Simeon Hebrew
Simeon Hebrew July 4th, 2022
bioinformatics intern

My Internship journey

My Internship journey

My name is Simeon Hebrew, currently in my first year of my Masters program in Life Sciences and Health (Genetics, Genomics, Epigenetics and Evolution track) at Université Paris-Saclay in France.

During my final year of undergraduate studies, I was excited to learn about the existence of an intersection between computational methods and biological data; so much in fact that I ended up taking an in silico approach to my final year project.

In effort to fulfill this emerging curiosity, I pursued a self-teaching schedule majorly on the foundational concepts of programming in languages which are renowned in the bioinformatics community such as perl and python. This coincided with my timely acceptance into the EANBiT Bioinformatics incubation program based at the International Centre of Insect Physiology and Ecology (ICIPE) which presented the perfect opportunity for me to solidify the self-taught introductory elements as well as learn and apply new knowledge on bioinformatics under the guidance of experienced instructors. To achieve this, I developed a roadmap which enabled me to prioritize my areas of learning in tandem with the proposed internship timeline . These were divided into learning collaborative and version control tools, understanding programming frameworks such as Bash and python, analyzing genomic data using dedicated tools and finally applying the mentioned aspects in an assigned mini-project. This was supplemented by key modules such as navigating high performance computing environments, workflow management platforms such as Galaxy and Nextflow, journal club presentations that allowed us to practise scientific delivery of published research and the concept of open science. As steep as the learning curve was in the time allocated, the journey was priceless. The challenges encountered offered an ideal opportunity to harness problem-solving skills both individually and collectively with my colleagues.

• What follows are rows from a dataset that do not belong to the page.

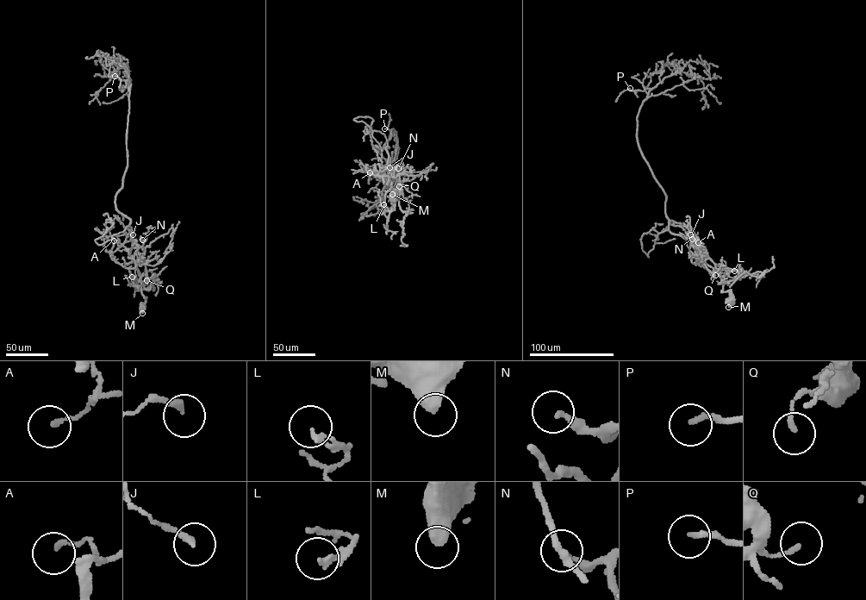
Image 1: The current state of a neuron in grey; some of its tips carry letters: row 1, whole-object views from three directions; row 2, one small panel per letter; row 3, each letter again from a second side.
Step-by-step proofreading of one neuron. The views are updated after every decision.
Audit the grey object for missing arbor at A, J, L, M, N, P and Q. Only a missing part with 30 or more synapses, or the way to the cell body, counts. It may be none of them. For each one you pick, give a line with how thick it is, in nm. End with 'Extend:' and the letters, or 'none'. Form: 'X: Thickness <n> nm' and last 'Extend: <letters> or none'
P: Thickness 180 nm
Extend: P

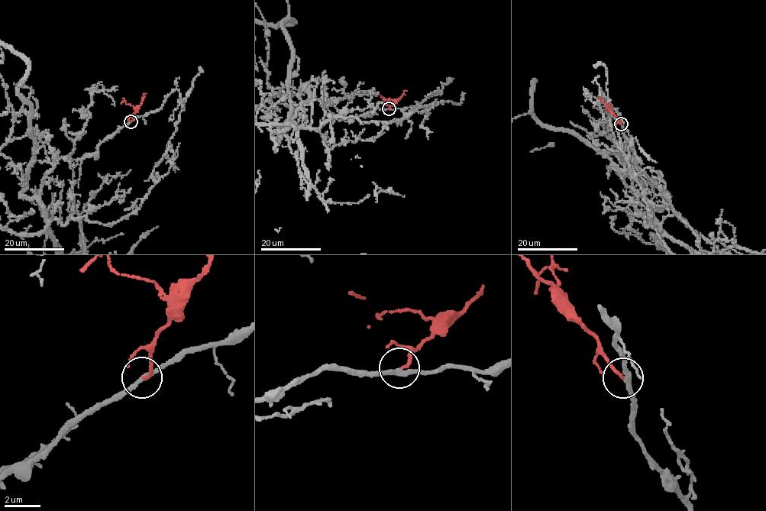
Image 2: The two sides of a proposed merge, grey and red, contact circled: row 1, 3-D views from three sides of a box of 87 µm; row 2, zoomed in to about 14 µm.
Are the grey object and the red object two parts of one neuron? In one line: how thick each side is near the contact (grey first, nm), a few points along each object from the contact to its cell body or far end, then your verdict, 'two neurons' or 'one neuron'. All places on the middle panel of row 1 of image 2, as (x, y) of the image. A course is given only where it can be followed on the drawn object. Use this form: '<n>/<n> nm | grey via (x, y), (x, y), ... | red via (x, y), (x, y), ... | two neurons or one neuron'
280/150 nm | grey via (388, 109), (350, 118), (302, 104), (292, 121), (321, 192), (305, 198) | red via (388, 109), (406, 91) | one neuron

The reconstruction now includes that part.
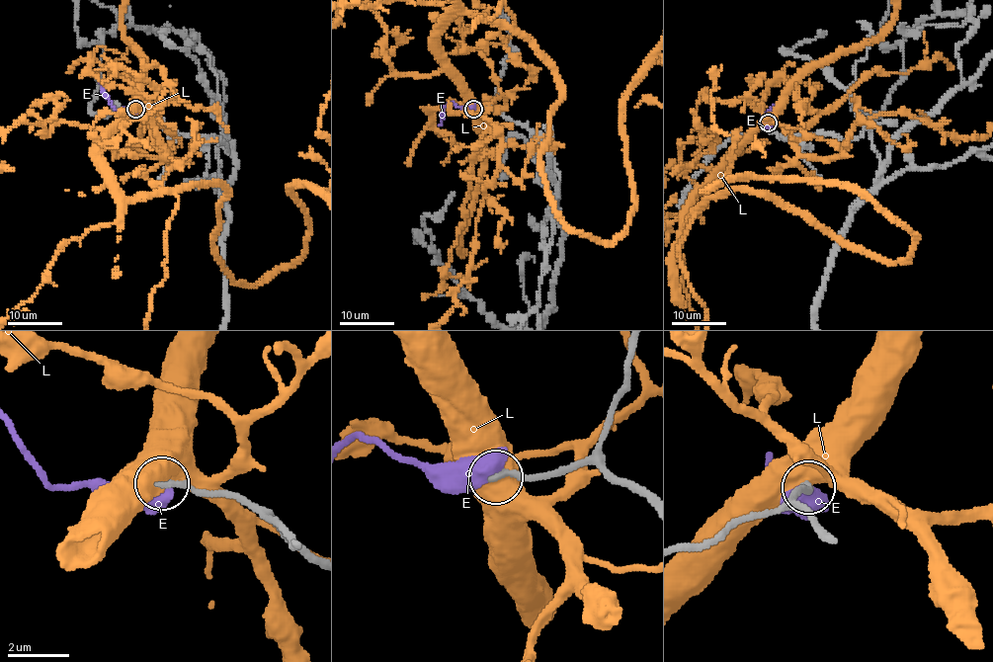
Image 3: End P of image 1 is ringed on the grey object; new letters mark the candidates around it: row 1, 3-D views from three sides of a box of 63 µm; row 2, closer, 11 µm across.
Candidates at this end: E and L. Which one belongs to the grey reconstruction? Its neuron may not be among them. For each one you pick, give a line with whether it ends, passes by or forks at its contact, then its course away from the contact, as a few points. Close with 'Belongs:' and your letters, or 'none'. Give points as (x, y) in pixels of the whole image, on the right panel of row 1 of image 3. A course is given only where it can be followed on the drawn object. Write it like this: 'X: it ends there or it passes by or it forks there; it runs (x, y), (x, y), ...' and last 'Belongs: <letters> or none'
E: it ends there
Belongs: E

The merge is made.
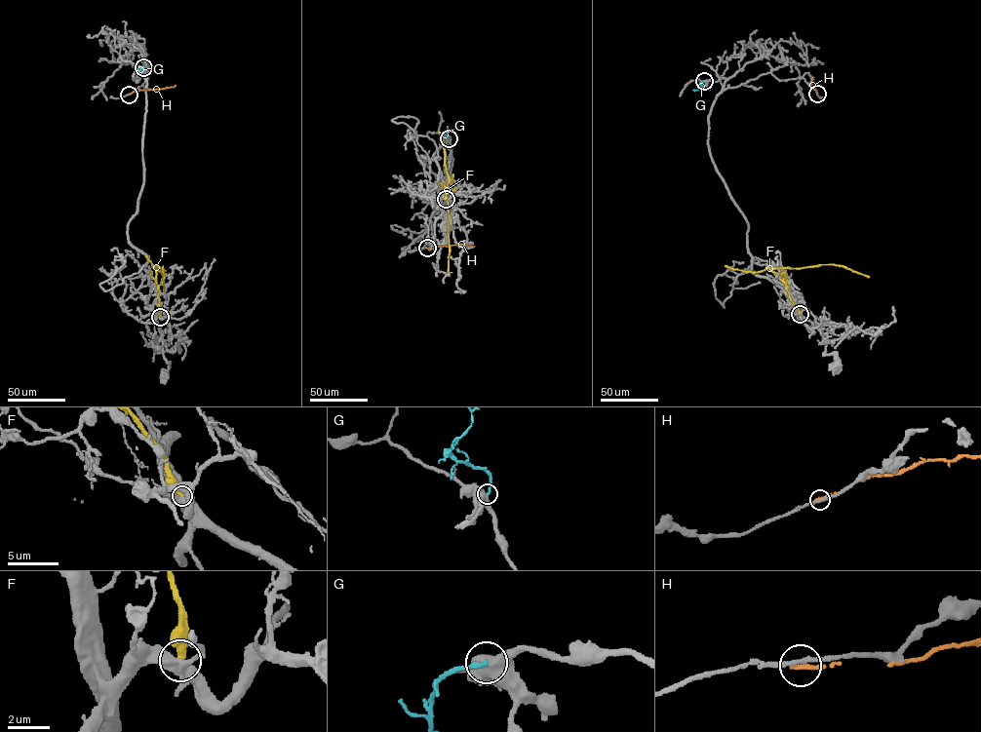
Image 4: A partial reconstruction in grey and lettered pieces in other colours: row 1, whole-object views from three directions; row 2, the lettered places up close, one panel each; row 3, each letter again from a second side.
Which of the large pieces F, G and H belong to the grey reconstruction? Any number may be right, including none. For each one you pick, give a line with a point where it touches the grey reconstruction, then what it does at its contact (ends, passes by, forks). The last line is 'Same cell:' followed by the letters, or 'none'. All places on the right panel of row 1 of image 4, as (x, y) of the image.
Same cell: none

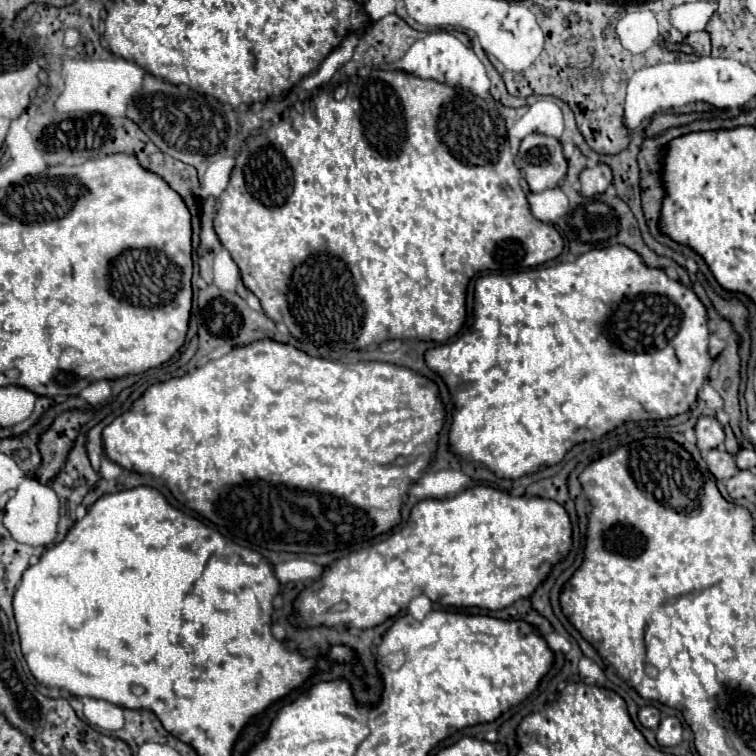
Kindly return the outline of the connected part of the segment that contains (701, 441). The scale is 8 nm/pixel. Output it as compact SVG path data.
M700 417L696 423L696 437L700 451L718 449L724 443L724 429L716 417Z

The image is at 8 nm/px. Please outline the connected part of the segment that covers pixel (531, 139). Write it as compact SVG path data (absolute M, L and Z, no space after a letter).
M532 133L522 139L516 163L526 173L532 193L558 187L568 171L560 141L542 133Z

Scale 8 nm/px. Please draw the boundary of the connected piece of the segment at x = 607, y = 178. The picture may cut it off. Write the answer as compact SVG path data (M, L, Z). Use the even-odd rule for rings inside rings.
M600 163L600 165L592 167L592 169L584 169L580 173L580 183L582 183L580 193L586 195L586 197L604 193L606 187L612 183L612 169L608 165L604 165L604 163Z

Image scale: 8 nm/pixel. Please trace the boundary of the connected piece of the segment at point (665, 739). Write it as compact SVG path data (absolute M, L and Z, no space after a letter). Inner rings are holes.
M666 717L660 721L656 739L662 747L672 747L682 741L682 723L678 717Z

The perfect measure of skill-retention was the mini-project that we (Rose and I) were tasked with that aimed to examine the role of sylvatic transmission of African Animal Trypanosomiasis in livestock by quantifying wildlife-to-livestock transmission in Shimba Hills National Park by genotyping individual parasites using Whole Genome Sequencing (WGS) data analysis. Collaborative working was one of the primary skills that I enhanced during this period. It was essential to completely understand the scope of the project, split tasks, set short-term goals and work towards the realization of these goals. This was complemented by a reinforcement in skills such as how to benchmark bioinformatics tools for analysis , developing reproducible workflows using Nextflow, data visualization using R and scientific reporting. During this time, I had the chance to offer assistance to bioinformatics novels that had enrolled into the Introduction to Bioinformatics course organized by H3ABionet and this served as a helpful platform to share the knowledge I had acquired.

This internship proved to greatly influence my academic and career progression as I inclined towards looking for postgraduate opportunities that were centered on genomics and bioinformatics.Fortunately enough, I was accepted into the earlier mentioned Masters program and so far, I have thoroughly applied the skills I obtained during my internship to actively participate in bioinformatics lectures and practical sessions. I have also used tools such as R to analyze data in wet-lab settings hence proving the universality of the language. This experience not only helped me get accepted to a Masters program, but also gave me confidence to take up bioinformatics-oriented projects such as my current Masters internship which is based on using ATAC-Seq to characterize the regulatory epigenetic landscape of Platynereis dumerilii during its posterior regeneration.

I am looking forward to seeing what lies ahead as I continue improving my computational skills and understanding how to continuously apply them in the context of biological data analysis.